Sullivan grew up in San Mateo, where he performed in musicals as a kid. He studied English at SF State before switching to theatre. "I tried out for musicals as a way to meet girls and have a social life. Then I started to read plays and became interested in them."

Sullivan in an SF State production of "Volpone"

Photo courtesy of Special Collections/Archives

He studied with Irving and with Tom Tyrell, a polished professional actor who "had a great love and appreciation of actors. He never pontificated.

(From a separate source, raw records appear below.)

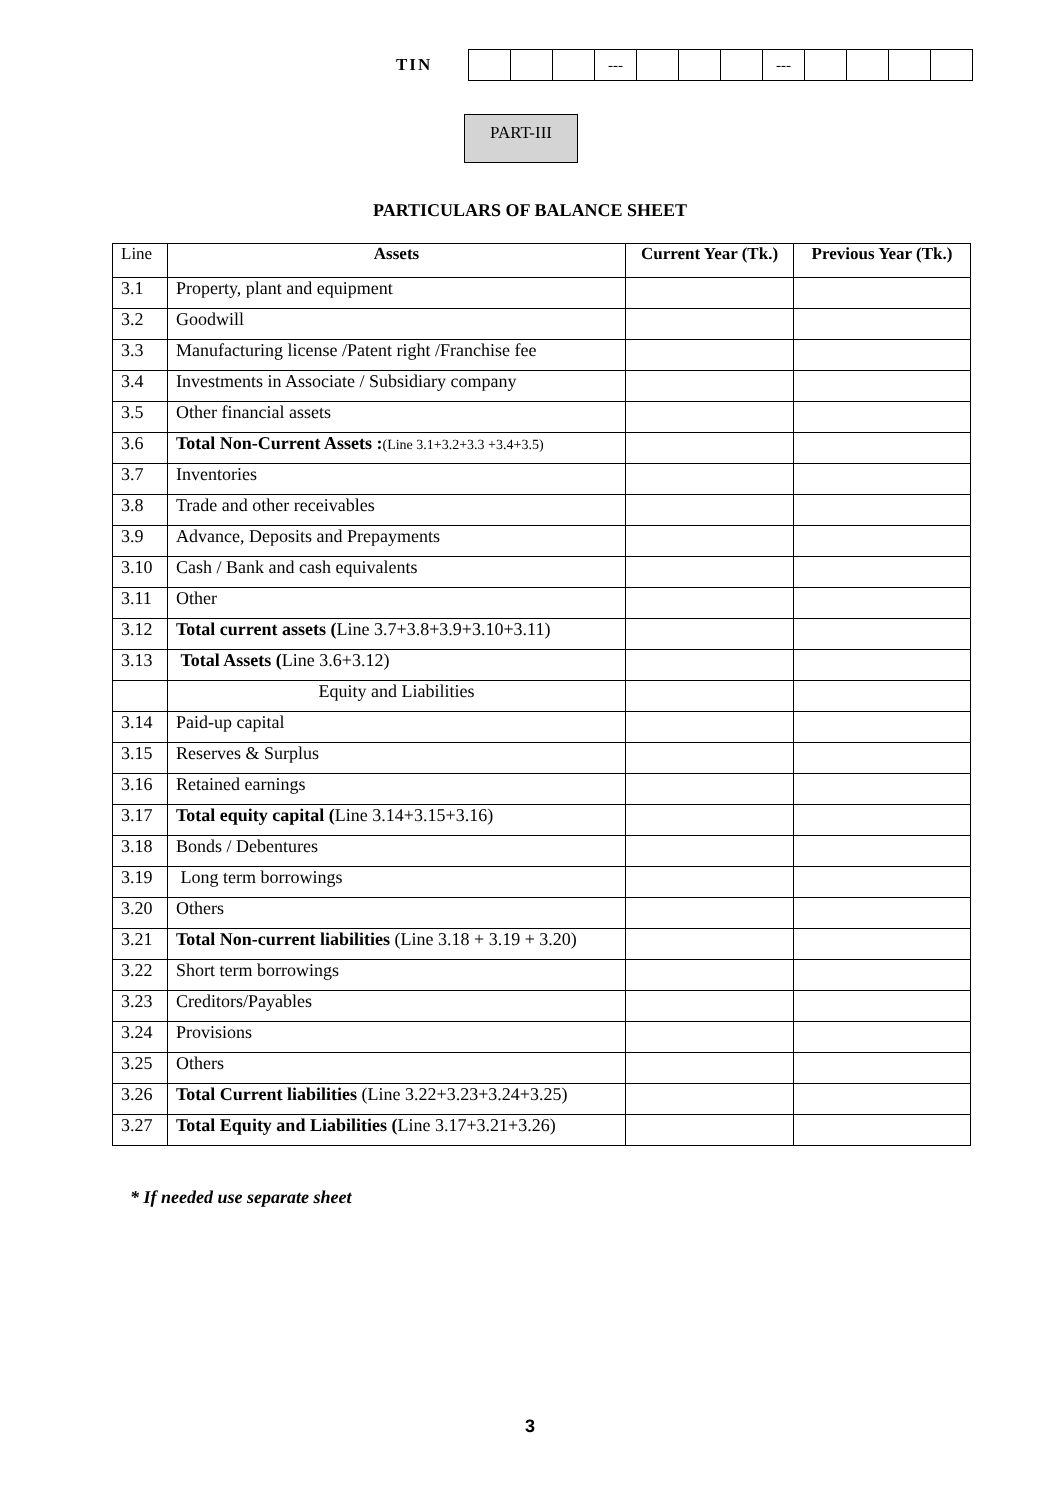TIN
| | | | --- | | | | --- | | | | |
PART-III
PARTICULARS OF BALANCE SHEET
| Line | Assets | Current Year (Tk.) | Previous Year (Tk.) |
| --- | --- | --- | --- |
| 3.1 | Property, plant and equipment | | |
| 3.2 | Goodwill | | |
| 3.3 | Manufacturing license /Patent right /Franchise fee | | |
| 3.4 | Investments in Associate / Subsidiary company | | |
| 3.5 | Other financial assets | | |
| 3.6 | Total Non-Current Assets : (Line 3.1+3.2+3.3 +3.4+3.5) | | |
| 3.7 | Inventories | | |
| 3.8 | Trade and other receivables | | |
| 3.9 | Advance, Deposits and Prepayments | | |
| 3.10 | Cash / Bank and cash equivalents | | |
| 3.11 | Other | | |
| 3.12 | Total current assets ( Line 3.7+3.8+3.9+3.10+3.11) | | |
| 3.13 | Total Assets ( Line 3.6+3.12) | | |
| | Equity and Liabilities | | |
| 3.14 | Paid-up capital | | |
| 3.15 | Reserves & Surplus | | |
| 3.16 | Retained earnings | | |
| 3.17 | Total equity capital ( Line 3.14+3.15+3.16) | | |
| 3.18 | Bonds / Debentures | | |
| 3.19 | Long term borrowings | | |
| 3.20 | Others | | |
| 3.21 | Total Non-current liabilities (Line 3.18 + 3.19 + 3.20) | | |
| 3.22 | Short term borrowings | | |
| 3.23 | Creditors/Payables | | |
| 3.24 | Provisions | | |
| 3.25 | Others | | |
| 3.26 | Total Current liabilities (Line 3.22+3.23+3.24+3.25) | | |
| 3.27 | Total Equity and Liabilities ( Line 3.17+3.21+3.26) | | |
* If needed use separate sheet
3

He made you feel like a peer." Sullivan's peers at SF State included: Paul Gemignani(B.A.,'68), who became a major musical director associated with Stephen Sondheim; David Emmes(M.F.A., '62) and Martin Benson(B.A., '71), co-founders of South Coast Rep and longtime Sullivan friends and colleagues; and the noted actor Jeffrey Tambor (B.A.,'65). "I saw everything Jeffrey did at State and thought "he's a genius"," says Sullivan, who recalls performing with Tambor on the McKenna Theatre stage in "Volpone." It was Sullivan, though, in the role of Mosca, who was singled out by a student newspaper reviewer. "His energy, dexterity and mobility high- light every scene," wrote the critic, who praised Sullivan's "wonderfully comic style."

"State was kind of a theatre factory at the time," says Sullivan, "with one production after another. I remember doing "The Miser" [by Moliore] and the musical "Where's Charley?" It was great training."

Sullivan served as artistic director for Seattle Repertory Theatre from 1981 to 1997, where one of the many plays he directed was his own "Inspecting Carol." Now a theatre professor at the University of Illinois, Urbana-Champaign, he thrives on teaching.

"I love working with young people and seeing them go out into the world," says Sullivan, who will direct Alec Baldwin in a revival of Lyle Kessler's "Orphans" on Broadway in the spring. "Mentoring is really important to me. I remember the way I was mentored by Jules and Herb and other teachers at State. It's great to be able to tell young people that theatre can be a life for them."